* [PROBLEMS TO SOLVE]:
1. Answer these from the data-cleaning notebook, marking each answer (a), (b) or (c):
(a) What shape does the data have right after the CSV file is read?
(b) What shape does it have after duplicate columns are dropped?
(c) What new name is the column 'lcb' given?
2. Output a passage from the data-cleaning notebook word for word. Begin at the words "standardize_header(data)" and stop after the words "(11701, 85)".

* [TEXT SHOWN]:

- Opening Delimiter -

In [940]:
# imports

import pandas as pd

In [941]:
# Import file
data=pd.read_csv('fifa21_train.csv')
data.shape

(11701, 101)

In [942]:
# Standardize headers

def standardize_header(dataframe):
    dataframe.columns = [c.lower().replace(' ', '_') for c in data.columns]

standardize_header(data)

In [943]:
# Drop duplicate columns

def drop_duplicate_columns(dataframe):
    return dataframe.loc[:,~dataframe.T.duplicated(keep='first')]

data = drop_duplicate_columns(data)
data.shape

(11701, 85)

In [944]:
# Standardize headers kept after drop of duplicate columns

def map_columns(dataframe):
    col_mapping = {
        'ls':'striker',
        'lw':'wing',
        'lf':'forward',
        'lam':'att_mid',
        'lm':'side_mid',
        'lcm':'center_mid',
        'lwb':'back_wing',
        'ldm':'def_wing',
        'lb':'def_laterals',
        'lcb':'center_back'
    }
    return dataframe.rename(columns = col_mapping)

data = map_columns(data)

In [945]:
# Drop useless columns

def drop_useless_cols(dataframe):
    return dataframe.drop(columns=['id', 'name', 'age', 'nationality', 'club', 'position', 'team_&_contract', 'joined', 'loan_date_end', 'value', 'wage', 'release_clause', 'contract'], axis=1)
    
data = drop_useless_cols(data)
data.shape

(11701, 72)

- Closing Delimiter -

* [AVAILABLE DATA]:
- Opening Delimiter -

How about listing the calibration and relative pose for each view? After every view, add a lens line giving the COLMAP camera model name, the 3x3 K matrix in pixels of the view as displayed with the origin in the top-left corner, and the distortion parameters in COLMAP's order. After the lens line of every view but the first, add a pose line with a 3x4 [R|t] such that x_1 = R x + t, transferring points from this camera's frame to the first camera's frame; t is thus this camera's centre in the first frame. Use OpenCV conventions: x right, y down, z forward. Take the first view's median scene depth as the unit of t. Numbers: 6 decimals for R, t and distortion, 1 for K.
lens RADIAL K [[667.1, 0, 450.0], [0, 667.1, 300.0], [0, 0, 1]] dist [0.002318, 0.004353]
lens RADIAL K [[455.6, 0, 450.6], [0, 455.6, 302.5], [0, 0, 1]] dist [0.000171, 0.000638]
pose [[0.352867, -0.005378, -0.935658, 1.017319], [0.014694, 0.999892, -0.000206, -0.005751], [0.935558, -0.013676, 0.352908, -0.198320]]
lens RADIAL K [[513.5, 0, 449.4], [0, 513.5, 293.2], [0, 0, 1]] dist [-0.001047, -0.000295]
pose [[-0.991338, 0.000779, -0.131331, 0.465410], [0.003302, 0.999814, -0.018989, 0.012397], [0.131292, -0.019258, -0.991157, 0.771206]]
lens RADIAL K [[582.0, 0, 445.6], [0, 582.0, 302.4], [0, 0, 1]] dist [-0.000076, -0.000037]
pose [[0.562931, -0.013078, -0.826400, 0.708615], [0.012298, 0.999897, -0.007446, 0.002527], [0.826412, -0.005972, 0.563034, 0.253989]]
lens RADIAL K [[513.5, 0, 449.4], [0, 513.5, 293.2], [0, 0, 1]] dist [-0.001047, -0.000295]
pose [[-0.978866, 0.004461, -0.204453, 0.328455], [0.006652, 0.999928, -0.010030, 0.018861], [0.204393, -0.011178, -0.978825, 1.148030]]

- Closing Delimiter -
- Opening Delimiter -

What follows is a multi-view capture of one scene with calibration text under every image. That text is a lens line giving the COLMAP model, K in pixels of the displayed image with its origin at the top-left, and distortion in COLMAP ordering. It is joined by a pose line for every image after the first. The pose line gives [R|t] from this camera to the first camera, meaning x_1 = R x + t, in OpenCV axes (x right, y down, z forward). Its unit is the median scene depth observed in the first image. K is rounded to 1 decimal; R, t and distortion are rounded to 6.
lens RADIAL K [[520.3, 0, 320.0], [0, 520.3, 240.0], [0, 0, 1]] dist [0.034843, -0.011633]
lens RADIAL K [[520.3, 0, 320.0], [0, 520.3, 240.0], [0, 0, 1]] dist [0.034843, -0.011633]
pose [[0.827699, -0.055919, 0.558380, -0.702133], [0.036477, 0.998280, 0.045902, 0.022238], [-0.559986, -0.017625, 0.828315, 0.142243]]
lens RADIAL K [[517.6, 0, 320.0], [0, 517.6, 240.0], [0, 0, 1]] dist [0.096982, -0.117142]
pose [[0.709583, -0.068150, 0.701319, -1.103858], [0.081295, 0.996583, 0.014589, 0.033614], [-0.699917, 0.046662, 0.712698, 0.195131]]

- Closing Delimiter -

* [YOUR RESPONSES]:
1.
(a) (11701, 101)
(b) (11701, 85)
(c) center_back

2.
standardize_header(data)

In [943]:
# Drop duplicate columns

def drop_duplicate_columns(dataframe):
    return dataframe.loc[:,~dataframe.T.duplicated(keep='first')]

data = drop_duplicate_columns(data)
data.shape

(11701, 85)